= Oxford, U.S.A. =

Film about the de-segregation of Ole Miss

Oxford, U.S.A. is a 16 mm documentary film about the integration of the University of Mississippi in 1962. It promotes the segregationist cause by arguing that the federal government violated the U.S. Constitution it prohibitted segregation in public schools. Three prints of the film were purchased by the Mississippi Sovereignty Commission, a state agency established to defend and promote Mississippi's segregation practices against federal intervention in the wake of the U.S. Supreme Court's Brown v. Board of Education decision. A leader of the commission was scheduled to speak after a showing of the film. The commission also funded the 1960 film The Message from Mississippi promoting the segregationist "way of life".
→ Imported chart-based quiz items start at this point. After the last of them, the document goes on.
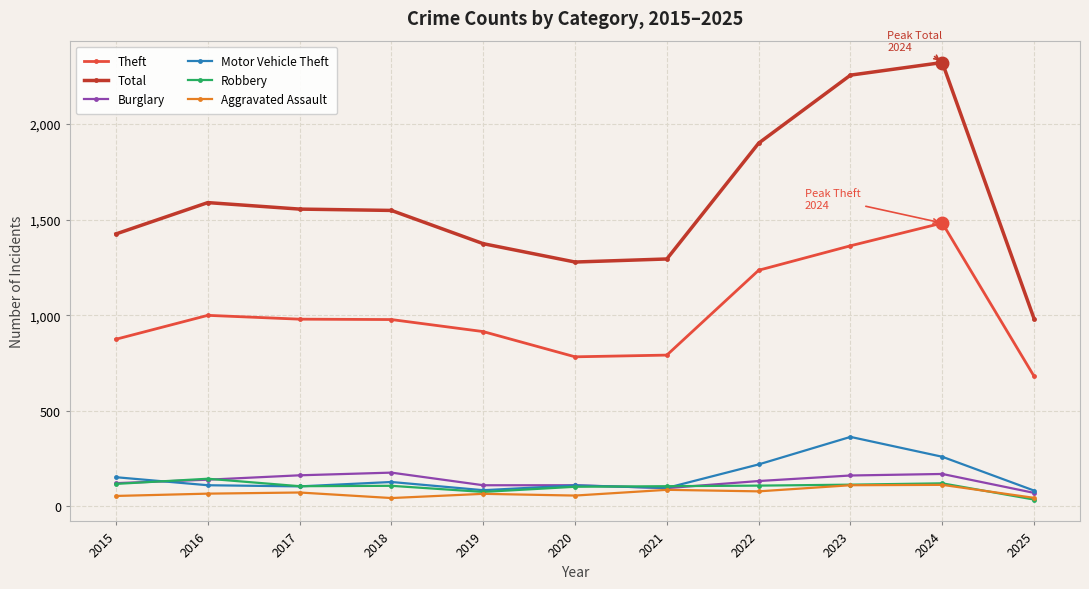

True or false: Total has a value of 1374 at 2019.

True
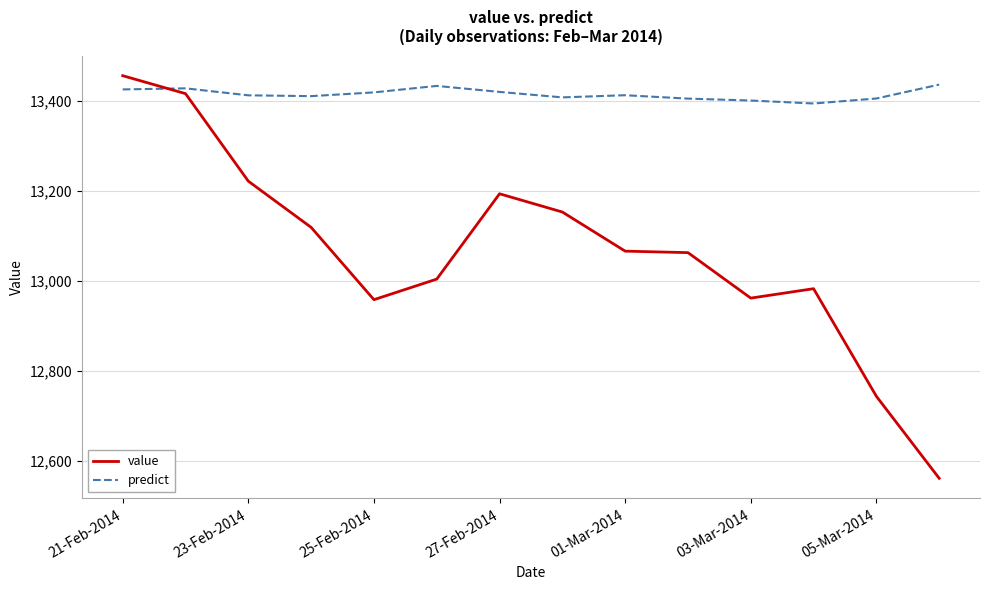

Which series has the largest total across all categories?

predict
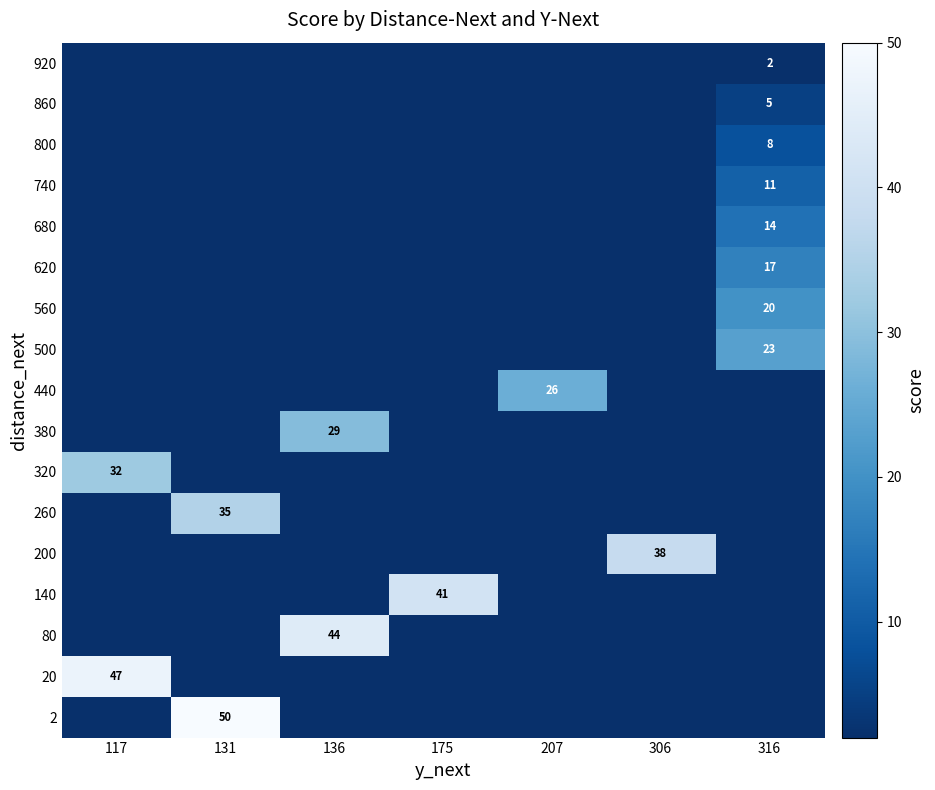

At which category is the sum across all series the highest?

316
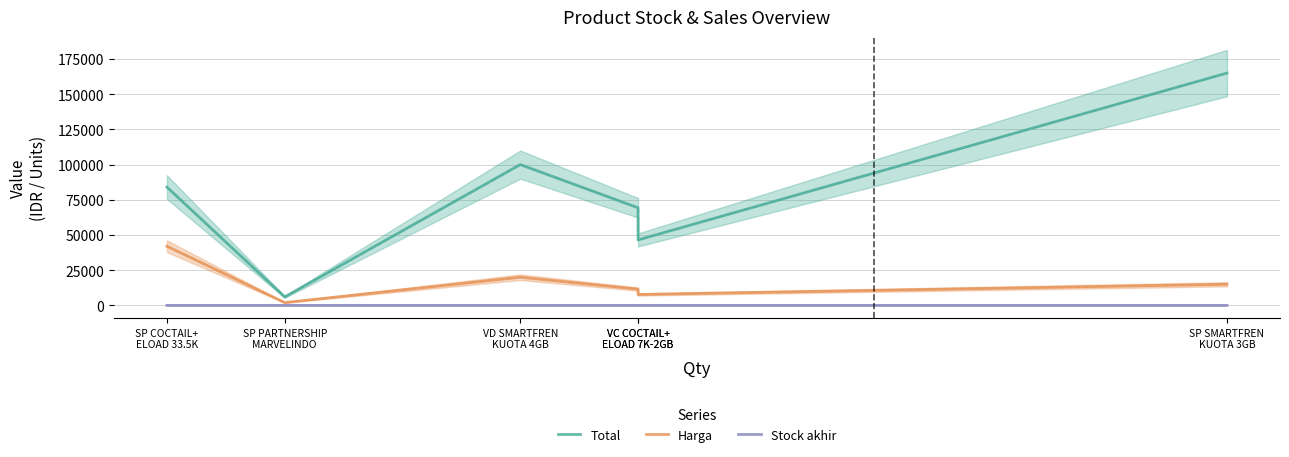

At how many categories does at least one series exceed 51657?

4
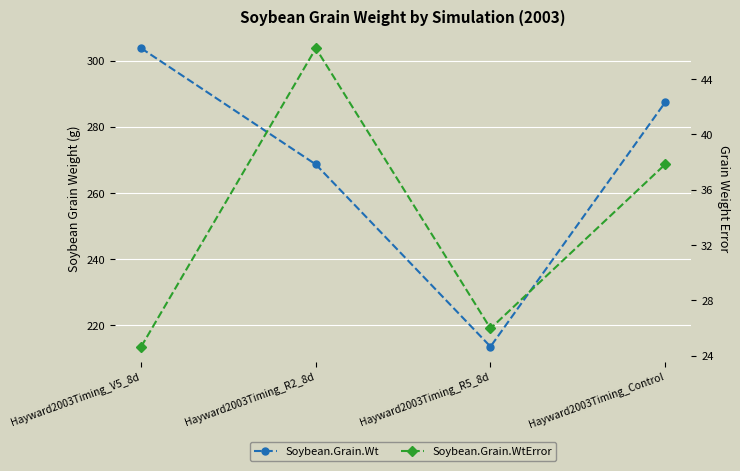

Is it true that Soybean.Grain.Wt equals 443.1 at Hayward2003Timing_R2_8d?

False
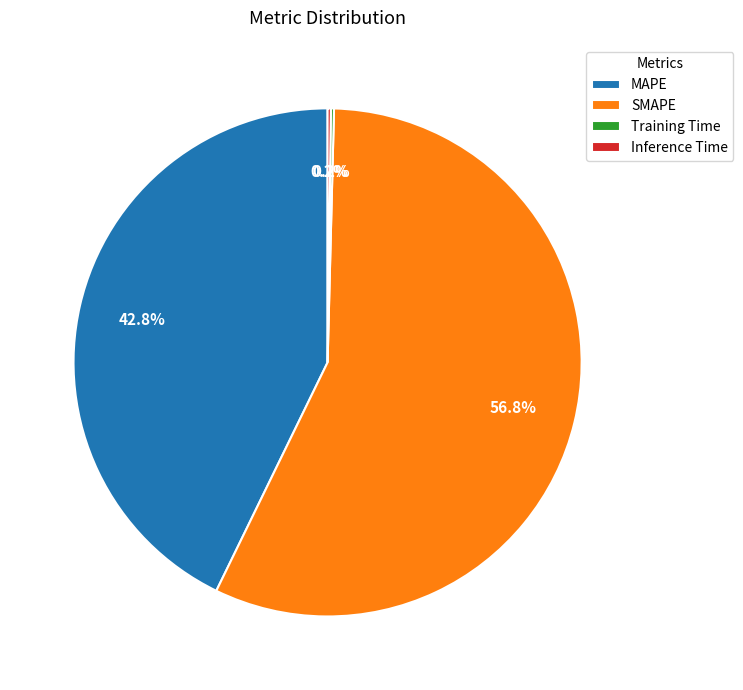

What portion of the pie excludes SMAPE?

43.2%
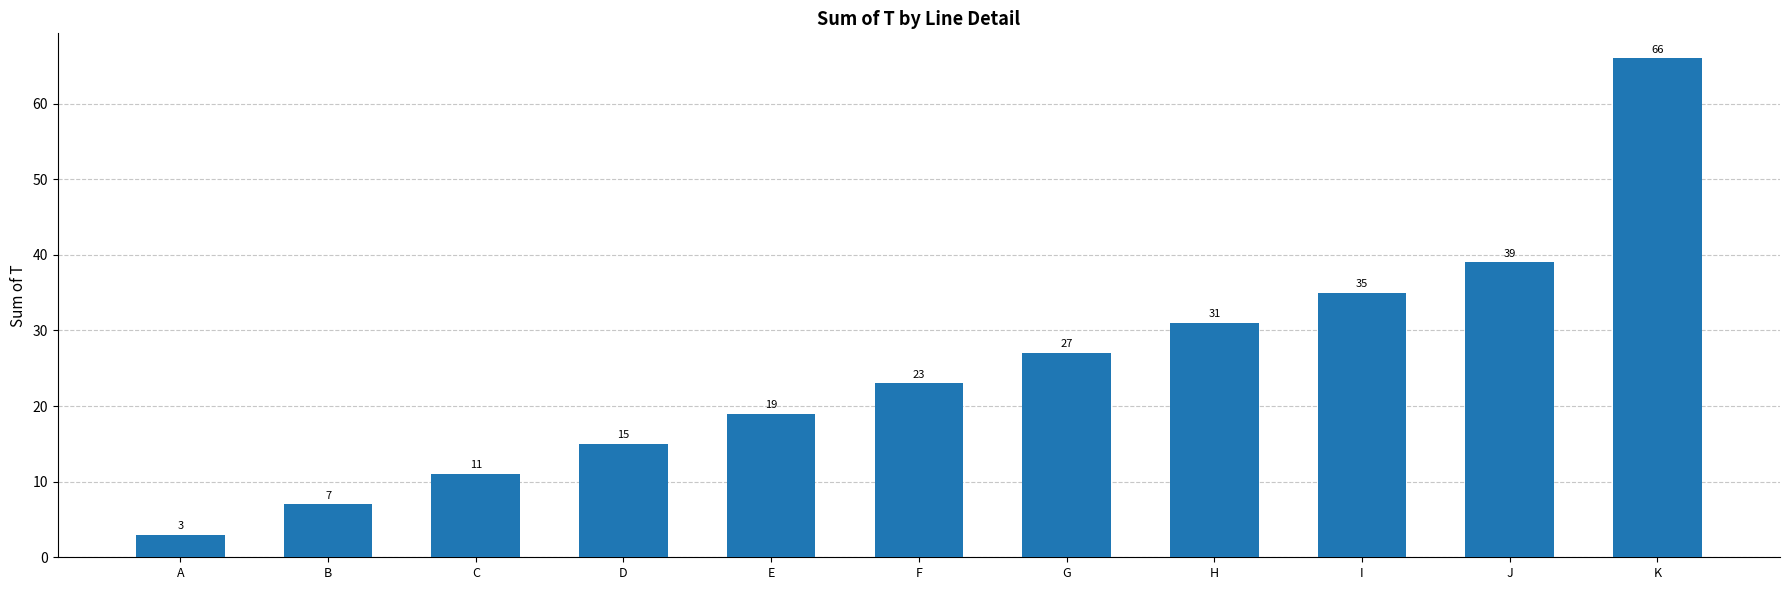

Rank the categories by value from lowest to highest.

A, B, C, D, E, F, G, H, I, J, K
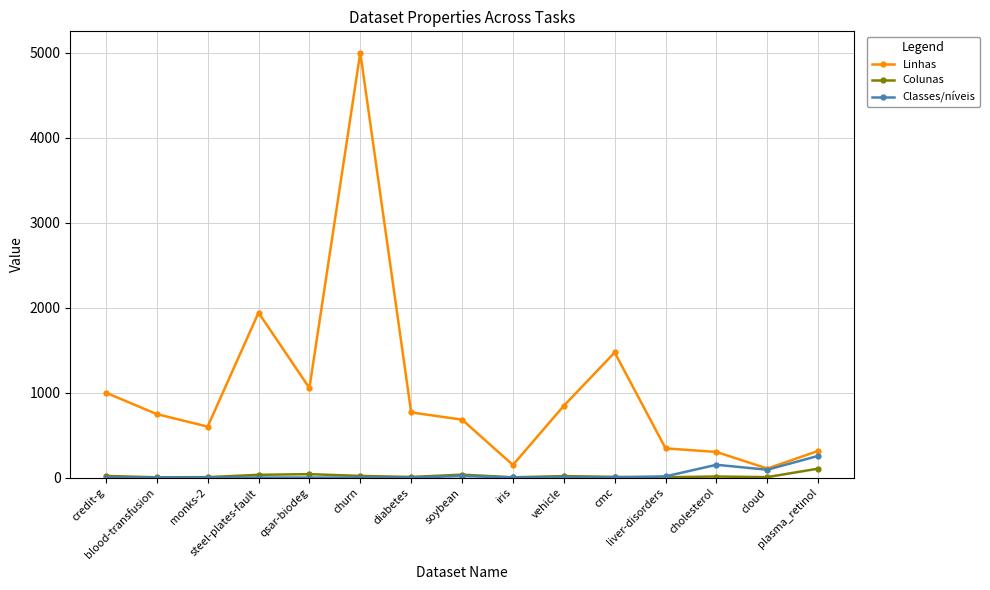

What is the maximum value shown in the chart?

5000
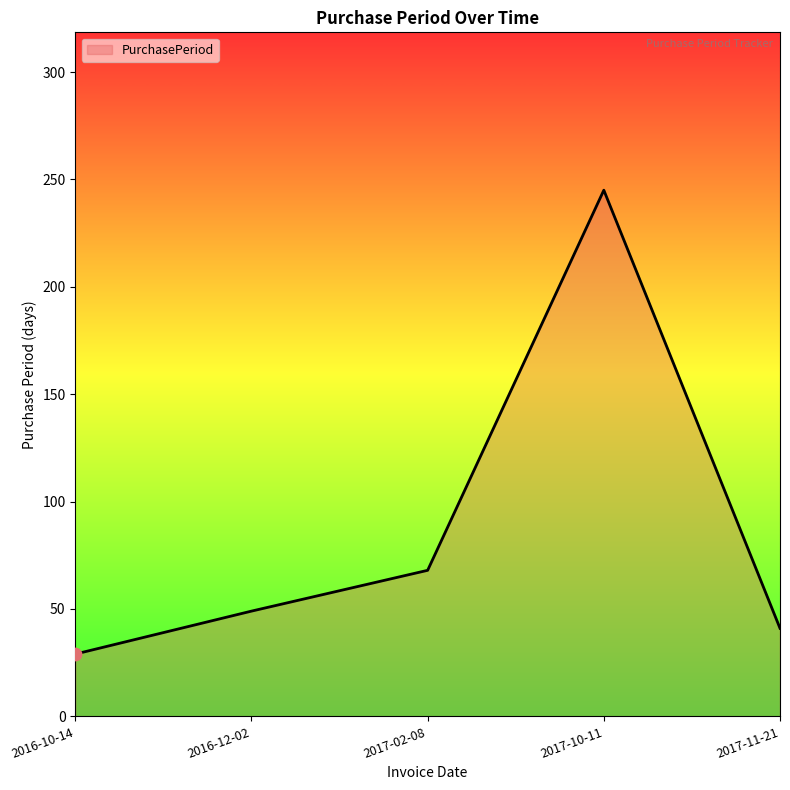

Approximately how many times larger is the value at 2017-11-21 compared to 2016-10-14?

1.4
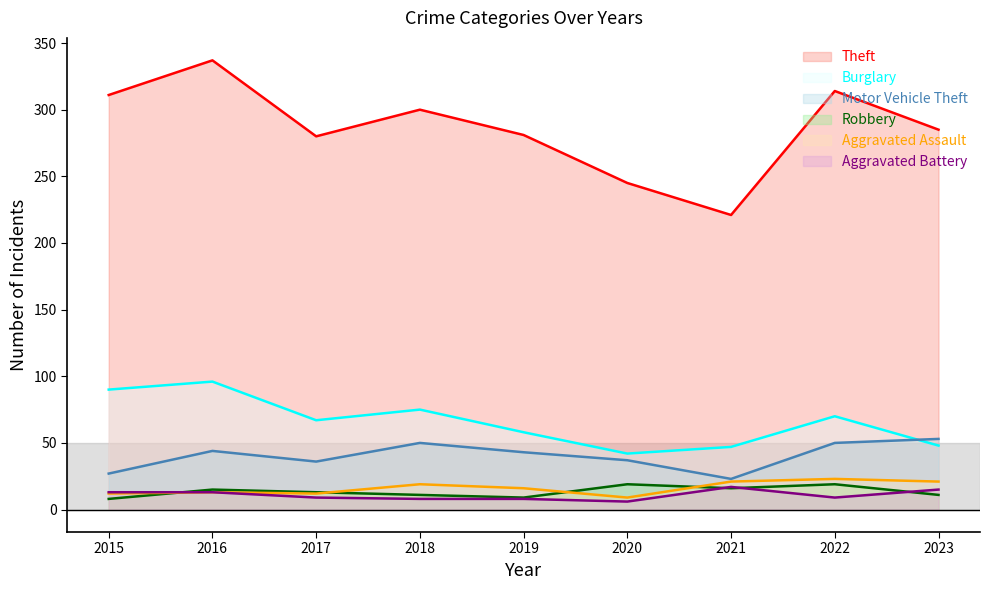

How many interior local valleys does the Theft series have?

2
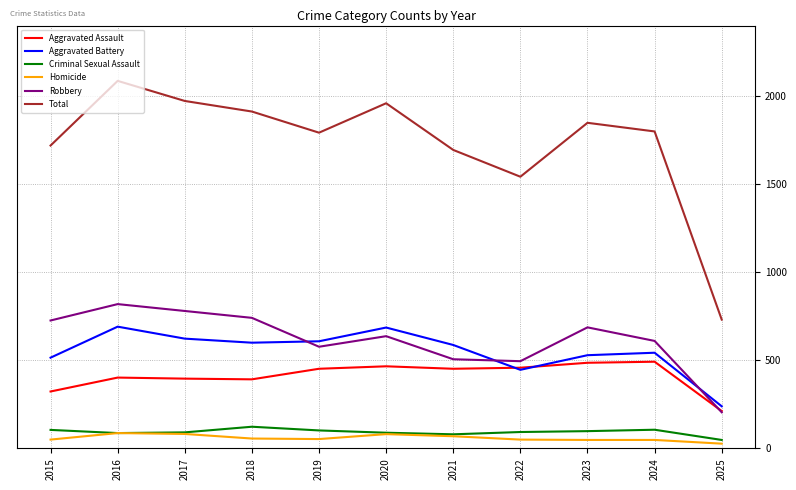

Count the number of categories in the chart.

11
The forty three minute, 16 mm film, produced by Patrick M. Sims of Sims Associates, a Dallas, Texas based company, includes news footage and interviews with officials and politicians including Governor Ross Barnett, Lieutenant Governor Paul B. Johnson, Jr., and Attorney General Joe T. Patterson.
According to the University of Mississippi libraries, the film was advertised with screenings on April 24, 26, and 27, 1963.

Sovereignty Commission Director's reports catalogue its speakers bureau, pamphlets, newspaper propaganda program, and plans for an advertisement promoting the segregationist cause as well as screenings of the film.